[Source start]

Green’s Dictionary of Slang

Aussie n.

[abbr.]

1. (also Aussy, (Aus.) a wound gained during WWI that was sufficiently incapacitating to ensure one was sent home to Australia from the front.

[[Aus]C.H. Thorp Handful of Ausseys 201: I ’eard about the stunts some uv our blokes work [...] so they can be sent out to Aussie [...] if yer inject iodine inter the knee [...] and tap it with yer fingers for a few hours — these things all make yer knee get big [...] an’ the M.O. don’t know but what yer got sine-vitas, which means Aussie].
[Aus]W.H. Downing Digger Dialects 9: AUSSY [...] (3) A wound of sufficient severity to cause its recipient to be invalided to Australia.
[Aus](con. WWI) A.G. Pretty Gloss. of Sl. [...] in the A.I.F. 1921–1924 (rev. t/s) n.p.: aussie [...] (3) A wound of sufficient severity to warrant the return of the recipient to Australia.

2. (also Aussieland, aussy) Australia.

[Aus]Kia Ora Coo-ee 15 Aug. 4/1: You must never fret or worry, be as gentle as a lamb, / ’Cause if you were back in Aussie you’d ride free upon a tram.

[Source end]
[Items start]

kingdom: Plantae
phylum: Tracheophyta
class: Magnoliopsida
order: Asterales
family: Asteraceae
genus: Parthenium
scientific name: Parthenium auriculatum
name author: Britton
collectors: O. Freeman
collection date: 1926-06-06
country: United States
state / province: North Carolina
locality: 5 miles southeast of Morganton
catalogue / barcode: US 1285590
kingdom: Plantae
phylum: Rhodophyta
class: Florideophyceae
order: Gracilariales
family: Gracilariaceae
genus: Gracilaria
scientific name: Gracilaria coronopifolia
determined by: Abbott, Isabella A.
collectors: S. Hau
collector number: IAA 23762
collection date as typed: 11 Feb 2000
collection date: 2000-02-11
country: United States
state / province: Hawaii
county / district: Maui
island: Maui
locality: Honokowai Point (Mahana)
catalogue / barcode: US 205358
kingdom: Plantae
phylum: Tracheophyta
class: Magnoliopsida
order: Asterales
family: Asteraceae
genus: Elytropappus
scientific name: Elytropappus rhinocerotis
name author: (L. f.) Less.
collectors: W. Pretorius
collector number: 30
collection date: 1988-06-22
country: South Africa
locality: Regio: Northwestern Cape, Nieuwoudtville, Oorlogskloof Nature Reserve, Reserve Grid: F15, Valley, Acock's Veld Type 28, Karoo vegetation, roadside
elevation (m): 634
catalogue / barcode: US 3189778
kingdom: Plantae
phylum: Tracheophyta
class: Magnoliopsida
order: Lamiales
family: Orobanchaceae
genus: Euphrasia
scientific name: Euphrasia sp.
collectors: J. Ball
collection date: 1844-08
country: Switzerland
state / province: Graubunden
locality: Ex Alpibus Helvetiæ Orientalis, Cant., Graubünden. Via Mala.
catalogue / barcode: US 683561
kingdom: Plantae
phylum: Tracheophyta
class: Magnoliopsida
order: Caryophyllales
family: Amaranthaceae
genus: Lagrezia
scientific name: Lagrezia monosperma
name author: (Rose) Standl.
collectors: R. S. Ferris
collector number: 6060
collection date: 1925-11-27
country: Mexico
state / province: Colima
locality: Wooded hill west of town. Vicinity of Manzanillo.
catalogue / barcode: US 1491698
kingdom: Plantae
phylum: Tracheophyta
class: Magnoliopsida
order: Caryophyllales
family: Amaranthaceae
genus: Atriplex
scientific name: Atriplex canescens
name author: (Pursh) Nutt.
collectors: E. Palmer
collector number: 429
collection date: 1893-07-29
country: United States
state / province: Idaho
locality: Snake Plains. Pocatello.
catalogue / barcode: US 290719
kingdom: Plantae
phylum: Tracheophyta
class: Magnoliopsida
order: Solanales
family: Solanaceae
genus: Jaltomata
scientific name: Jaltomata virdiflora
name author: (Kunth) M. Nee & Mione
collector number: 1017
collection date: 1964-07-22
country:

[Items end]

Written tasks:
[1] In the slang dictionary entry, rewrite the passage from "Green’s Dictionary of" to "from the front.", changing "Australia" to "New Zealand".
[2] Answer these questions from the slang dictionary entry.
(a) What two alternative forms are listed for the second sense of the word?
(b) What is the title of the work by W.H. Downing that is quoted?
(c) According to the Kia Ora Coo-ee quotation, how would you ride upon a tram back in Aussie?
The lines have nothing to do with the slang dictionary entry.

Solutions by task:
[1]
Green’s Dictionary of Slang

Aussie n.

[abbr.]

1. (also Aussy, (Aus.) a wound gained during WWI that was sufficiently incapacitating to ensure one was sent home to New Zealand from the front.

[2]
(a) Aussieland and aussy
(b) Digger Dialects
(c) Free